Christine Anagnos, the executive director of the AAMD, however, says that the museum’s plan dovetails with the provisions approved by the association’s board of trustees in April and “smartly addresses long-term financial planning”.
“Similarly, from my understanding, they have taken all the proper steps in identifying the specific works to deaccession, recognising that collections management is a complicated process and different people have different perspectives depending on their role,” she adds in an email. At the same time, Anagnos says, the AAMD board has “been very clear that we do not want to incentivise deaccessioning beyond what museums might normally undertake as part of collections management”.

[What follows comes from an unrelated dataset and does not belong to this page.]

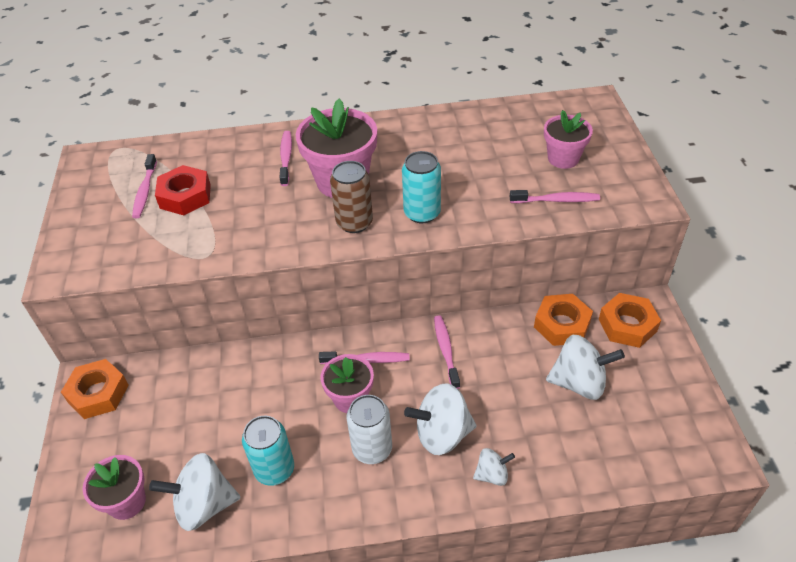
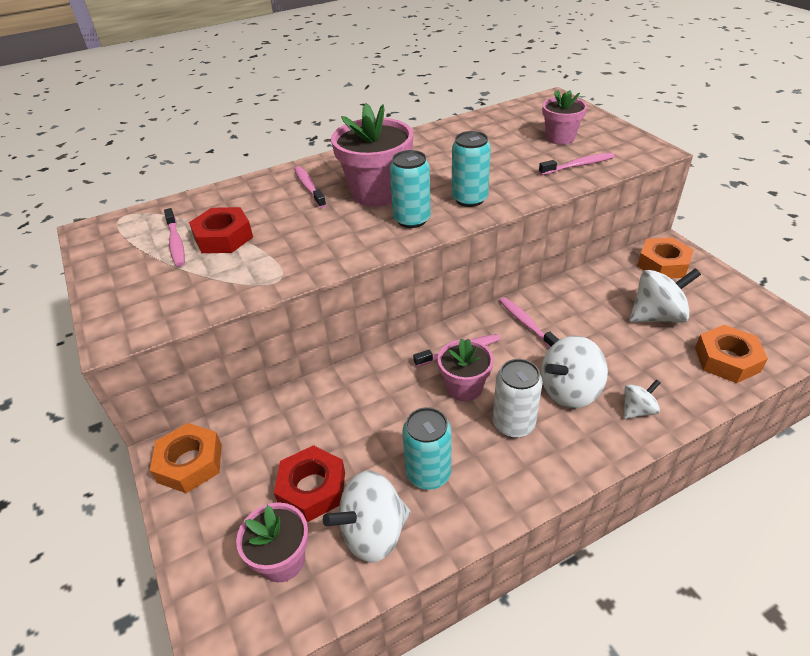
camera: 20 degrees left, 5 degrees down
(177, 449) = (312, 488): none -> red nut
(354, 223) = (412, 219): brown can -> turquoise can
(562, 324) = (610, 277): orange nut -> orange nut (727, 359)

Martin Gammon, the founder and president of Pergamon Art Group and author of the book Deaccessioning and its Discontents: a Critical History (MIT Press), argues that “we should be in favour of a museum deaccessioning works with a clear curatorial rationale, to jettison works of secondary quality in order to improve the collection’s depth and diversity.”
He said that most of the works targeted in the Brooklyn Museum’s plan “appear on first blush to potentially meet that criteria, except perhaps the Lucas Cranach the Elder Lucretia, which appears to be the only work by that Renaissance master in their collection”.
“The estimate of $1.2m to 1.8m also accounts for about half of the expected proceeds of $2.3m to $3.5m, which begs the question as to whether its inclusion is more driven by a monetary than a curatorial imperative,” he adds.
Gammon says he nonetheless sees the museum’s move as a bellwether, and that his firm has been approached by other institutions contemplating deaccessions to raise operational funds.
“The pole star must always be: what is the best means to ensure the survival of the institution and the core collection it houses in perpetuity, and if that means calving off some appendages to preserve the whole, sometimes that is the only course of action available in this critical environment,” he says. “The Brooklyn Museum is merely at the vanguard of that trend.”